As a resident, once you see your patient in clinic, you must discuss the case with a supervising physician (an attending) to get approval of your plan for that patient. After my presentation to the attending, he told me “That’s reasonable.” Now, I’m not sure why I was so surprised by that at the time, but looking back, I had become so accustomed to knowing that there were right and wrong answers (from undergrad and medical school) that being told my plan was reasonable felt awkward. With that moment, the walls of black and white began to slowly crumble as I was introduced into a world of infinite (not 50) shades of gray.

I continue to struggle with the slow crumble. Let me show you how it affects both patient and physician.

Let’s take diabetes screening for example.

First, who do you screen?

Second, what test do you use?

Third, what do you do with the results? These are critically important questions that are fun to debate and hard to know the right answer. So, I’ll use my answers and skip to the third question to emphasize one point.

I use the A1c test to screen for diabetes in patients with elevated blood pressure (>135/80) per the USPSTF or as a screening tool for all patients >30 years old every 3-5 years per a Lancet study a few years ago. For diabetes to be diagnosed, per the American Diabetes Association, a patient must have an A1c of 6.5 or above and that this measurement must be obtained twice. That’s easy. The interesting topic concerns what we do with all of the numbers below 6.5.

At some point, the normal range was originally (from my training) between 5 and 6. Levels between 6 and 6.4 were considered prediabetes or increased risk for diabetes. In the last few years however, there has been a push to call 5.7-6.4 “increased risk for diabetes.” This is a big deal. There are numerous people who are in the 5.7-6.0 range. Once we start telling people that they are not normal, odd things happen. Healthy people can start to feel unhealthy, just by being given a diagnosis or label. Then, they get ACTIVELY involved in the healthcare system, which typically means more testing and this may or may not be helpful.

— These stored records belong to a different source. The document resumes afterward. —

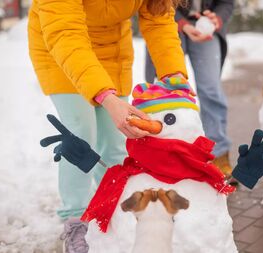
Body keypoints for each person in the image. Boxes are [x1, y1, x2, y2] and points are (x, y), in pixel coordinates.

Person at [27, 0, 187, 252]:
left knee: (116, 142)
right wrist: (106, 97)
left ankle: (111, 207)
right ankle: (76, 219)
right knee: (81, 133)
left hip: (112, 50)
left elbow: (158, 19)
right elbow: (66, 33)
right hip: (61, 47)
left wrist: (174, 77)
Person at [145, 0, 235, 179]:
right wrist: (182, 23)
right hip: (166, 21)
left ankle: (218, 154)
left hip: (206, 29)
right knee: (165, 91)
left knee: (211, 90)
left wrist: (217, 18)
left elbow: (226, 2)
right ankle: (163, 153)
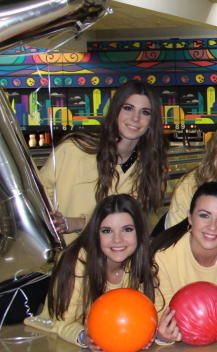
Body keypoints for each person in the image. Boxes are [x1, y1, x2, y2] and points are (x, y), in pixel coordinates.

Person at [25, 195, 157, 351]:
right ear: (96, 234)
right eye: (107, 231)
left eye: (127, 230)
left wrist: (146, 333)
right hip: (53, 342)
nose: (117, 240)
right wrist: (84, 337)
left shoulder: (143, 261)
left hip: (116, 343)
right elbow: (60, 322)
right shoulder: (75, 261)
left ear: (139, 233)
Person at [39, 80, 167, 242]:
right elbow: (38, 199)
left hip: (116, 263)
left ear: (152, 122)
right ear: (115, 111)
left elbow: (128, 225)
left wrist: (78, 223)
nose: (136, 118)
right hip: (71, 261)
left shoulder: (149, 169)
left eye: (145, 112)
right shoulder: (73, 150)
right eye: (128, 108)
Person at [153, 182, 217, 344]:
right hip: (178, 350)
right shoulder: (163, 254)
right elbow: (160, 309)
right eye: (204, 215)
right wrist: (163, 334)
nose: (212, 227)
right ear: (190, 217)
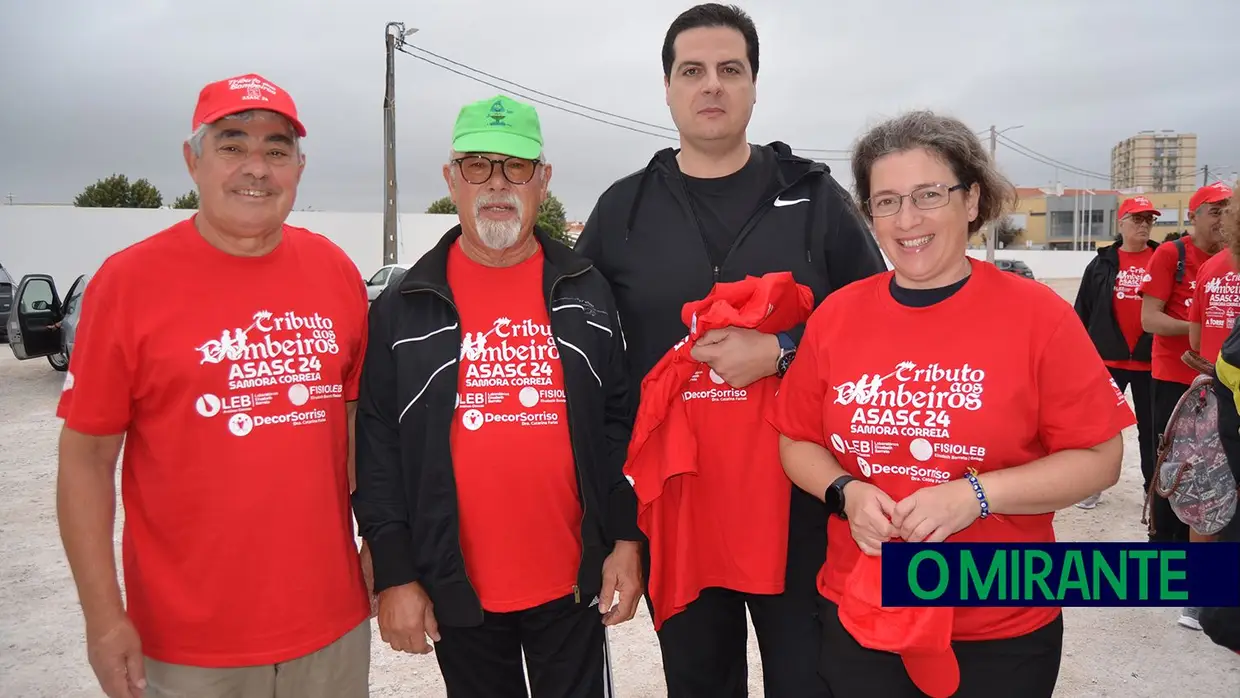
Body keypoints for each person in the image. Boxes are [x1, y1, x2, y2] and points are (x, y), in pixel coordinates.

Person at [574, 4, 885, 696]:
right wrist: (614, 523)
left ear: (753, 86)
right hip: (679, 506)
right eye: (693, 71)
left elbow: (878, 323)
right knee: (699, 683)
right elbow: (585, 360)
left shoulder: (814, 200)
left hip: (799, 504)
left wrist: (782, 350)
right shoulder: (623, 210)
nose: (711, 86)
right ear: (668, 88)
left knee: (811, 681)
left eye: (729, 70)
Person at [770, 110, 1134, 698]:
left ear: (972, 201)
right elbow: (796, 439)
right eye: (886, 201)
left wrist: (977, 495)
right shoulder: (838, 316)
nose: (907, 219)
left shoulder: (1038, 316)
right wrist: (845, 491)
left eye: (929, 195)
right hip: (865, 609)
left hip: (1000, 620)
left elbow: (1099, 457)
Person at [55, 73, 372, 698]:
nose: (256, 168)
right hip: (188, 648)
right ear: (192, 159)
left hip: (331, 630)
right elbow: (87, 460)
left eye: (277, 150)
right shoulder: (126, 284)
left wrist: (379, 541)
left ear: (299, 168)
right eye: (232, 145)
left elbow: (359, 426)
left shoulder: (335, 272)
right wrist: (102, 617)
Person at [352, 94, 643, 697]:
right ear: (451, 180)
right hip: (457, 588)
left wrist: (626, 538)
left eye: (516, 166)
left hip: (571, 585)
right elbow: (377, 444)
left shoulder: (586, 290)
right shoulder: (404, 306)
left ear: (543, 180)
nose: (497, 184)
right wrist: (396, 573)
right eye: (478, 165)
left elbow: (619, 424)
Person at [1138, 181, 1231, 633]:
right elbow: (1149, 319)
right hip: (1177, 378)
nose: (1222, 217)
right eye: (1215, 209)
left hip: (1216, 381)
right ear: (1195, 214)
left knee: (1211, 483)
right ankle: (1172, 567)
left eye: (1227, 209)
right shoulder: (1173, 256)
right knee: (1173, 474)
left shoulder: (1216, 265)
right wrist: (1201, 330)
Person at [1072, 196, 1160, 509]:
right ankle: (1091, 485)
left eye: (1149, 219)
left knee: (1153, 432)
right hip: (1107, 361)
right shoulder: (1100, 264)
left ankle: (1153, 492)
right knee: (1098, 430)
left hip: (1152, 363)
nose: (1144, 225)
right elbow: (1082, 311)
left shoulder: (1163, 259)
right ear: (1120, 223)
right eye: (1137, 219)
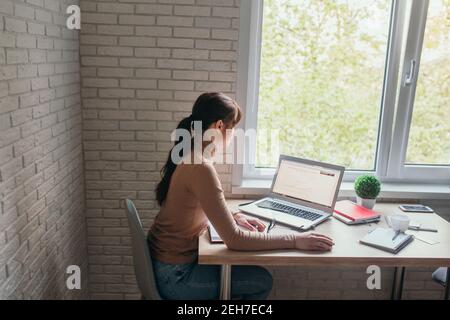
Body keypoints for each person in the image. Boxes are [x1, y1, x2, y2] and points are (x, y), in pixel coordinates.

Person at [148, 92, 335, 300]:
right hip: (176, 277)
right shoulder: (201, 166)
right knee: (261, 281)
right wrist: (295, 240)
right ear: (219, 126)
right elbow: (235, 240)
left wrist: (236, 216)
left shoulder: (190, 153)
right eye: (233, 127)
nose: (234, 134)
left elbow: (204, 204)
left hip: (166, 265)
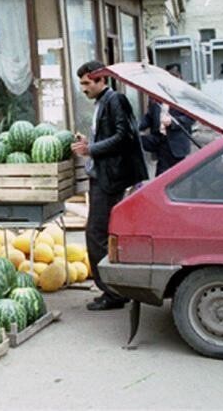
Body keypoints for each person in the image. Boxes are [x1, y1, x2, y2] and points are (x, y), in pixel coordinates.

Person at [71, 60, 148, 311]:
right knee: (101, 233)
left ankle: (112, 293)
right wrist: (88, 140)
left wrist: (91, 149)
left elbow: (124, 136)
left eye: (86, 83)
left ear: (101, 80)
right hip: (103, 176)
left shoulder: (116, 100)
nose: (83, 88)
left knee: (95, 233)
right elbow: (111, 135)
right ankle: (114, 290)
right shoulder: (102, 103)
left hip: (110, 177)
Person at [139, 63, 196, 176]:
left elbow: (191, 118)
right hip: (159, 139)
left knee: (177, 176)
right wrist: (136, 126)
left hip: (176, 142)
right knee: (134, 141)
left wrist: (173, 122)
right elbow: (149, 117)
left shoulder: (184, 96)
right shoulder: (156, 95)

The next step would be what we do for the patient with these numbers. Patients with prediabetes or increased risk for diabetes need a follow-up A1c. Anywhere from 3 months to a year might be a reasonable approach. But if you just look at that 5.7-6.0 window, if they are normal, they could go potentially 3-5 years without another test versus being abnormal and going for another test in 3-12 months. A little bit more than a little difference. Furthermore, we could or could not offer these patients medication to help prevent diabetes.

There are studies to help guide our approaches to these dilemmas, but more questions are available than answers.

All of these differences in approach (who to screen, which screening test, what to do with the results) could lead to different outcomes and different expenses (both time and resources of patients, mental wellbeing included).

Finally, the most important variable might be what the patient would want. Does the patient want an “aggressive approach” with rechecking an A1c is 3 months, adding medications, following closely? Does an aggressive approach mean better (what does better mean and how would you measure it?)? Would the patient feel they had a more caring, knowledgeable doctor if she offered aggressive care versus a doctor who offered a conservative plan? Do patients want to know all of the options? If all of the options are presented, does the patient perceive the doctor as unknowledgeable and unsure of herself because they don’t firmly insist on a singular best option?

So a simple test leads to a world of possibilities. We see ambiguity frequently as patients and physicians. I don’t like that. I’d like it to be simple and clean, but the truth represents neither.

I better let my wall completely crumble.